Figure 1. Répartition des forêts en Europe selon la nature de la propriété : privée ou publique (rouge prédominance du privé, jaune prédominance du public) (Pulla et al, 2013)
Les propriétaires de forêts domaniales gèrent généralement leurs forêts activement en fonction d’objectifs politiques, sociétaux et commerciaux, par contre les forêts privées présentent une grande variété, en particulier dans la propriété forestière à petite échelle. Cela peut aller de la participation active au marché à l’autosubsistance, ou aller des produits forestiers, en gardant la forêt comme réserve pour les investissements familiaux, à des motifs altruistes ou même à l’absence totale de gestion. Les propriétaires de très petites propriétés, en particulier, manquent souvent de connaissances, de compétences, de capacités et d’intérêt pour la gestion forestière.
Un autre aspect important est l’urbanisation des propriétaires. Certains n’ont que peu ou pas de lien avec leurs forêts,vivent loin d’elles ou ne savent même pas qu’ils sont propriétaires de forêts. Cela est vrai à la fois pour les pays d’Europe occidentale (exemple des forêts héritées appartenant à des citadins) et pour les pays d’Europe orientale où les propriétaires de forêts restituées manquent souvent d’attachements avec leurs propriétés réacquises. Contrairement à la bonne compréhension actuelle du comportement des propriétaires forestiers traditionnels, dans la plupart des pays, il y a beaucoup moins de connaissances sur les autres types de propriétaires forestiers avec leurs motivations et préférences spécifiques.
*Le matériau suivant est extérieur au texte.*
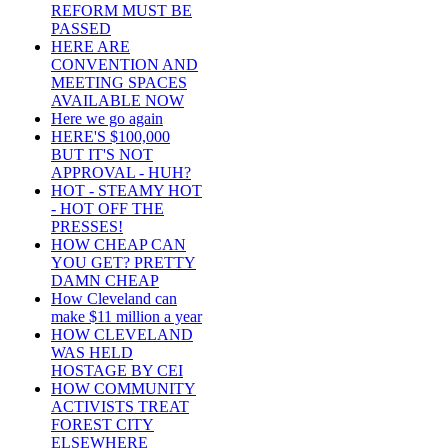
REFORM MUST BE
PASSED
HERE ARE
CONVENTION AND
MEETING SPACES
AVAILABLE NOW
Here we go again
HERE'S $100,000
BUT IT'S NOT
APPROVAL - HUH?
HOT - STEAMY HOT
- HOT OFF THE
PRESSES!
HOW CHEAP CAN
YOU GET? PRETTY
DAMN CHEAP
How Cleveland can
make $11 million a year
HOW CLEVELAND
WAS HELD
HOSTAGE BY CEI
HOW COMMUNITY
ACTIVISTS TREAT
FOREST CITY
ELSEWHERE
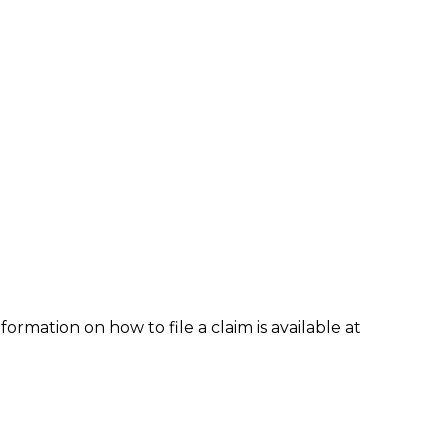
formation on how to file a claim is available at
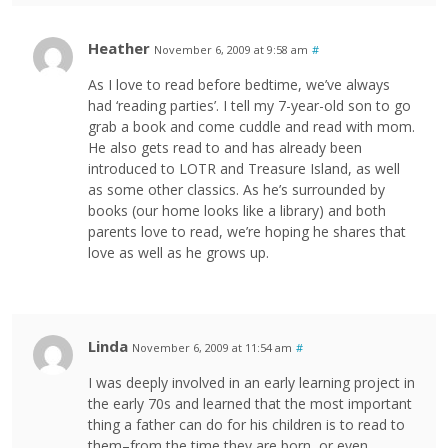
Heather
November 6, 2009 at 9:58 am
#
As I love to read before bedtime, we’ve always
had ‘reading parties’. I tell my 7-year-old son to go
grab a book and come cuddle and read with mom.
He also gets read to and has already been
introduced to LOTR and Treasure Island, as well
as some other classics. As he’s surrounded by
books (our home looks like a library) and both
parents love to read, we’re hoping he shares that
love as well as he grows up.
Linda
November 6, 2009 at 11:54 am
#
I was deeply involved in an early learning project in
the early 70s and learned that the most important
thing a father can do for his children is to read to
them–from the time they are born, or even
Plus la propriété forestière est fragmentée, plus il est important (et plus difficile) que les propriétaires forestiers soient touchés par les objectifs communs de la politique forestière. La fragmentation conduit souvent à une inefficacité économique dans la gestion forestière (coûts d’exploitation et de transaction plus élevés),à des dissuasions à investir dans des pratiques forestières durables et à des problèmes de gestion plus importants liés à la fourniture de services écosystémiques, notamment la faune, l’eau, les possibilités de loisirs et la protection des sols. Cependant, la gestion conjointe par des associations forestières privées, les initiatives de certification forestière et le soutien par des services de conseil peuvent remédier à ces inconvénients. La diversité des propriétaires forestiers représente également une richesse puisqu’une mosaïque d’approches de gestion peut accroître la résilience des forêts, la biodiversité à l’échelle du paysage et contribuer à fournir un ensemble plus diversifié de services écosystémiques forestiers.
Pulla, P., Schuck, A., Verkerk, P. J., Lasserre, B., Marchetti, M., Green, T. (2013). Mapping the distribution of forest ownership in Europe. EFI Technical Report 88. 92 p.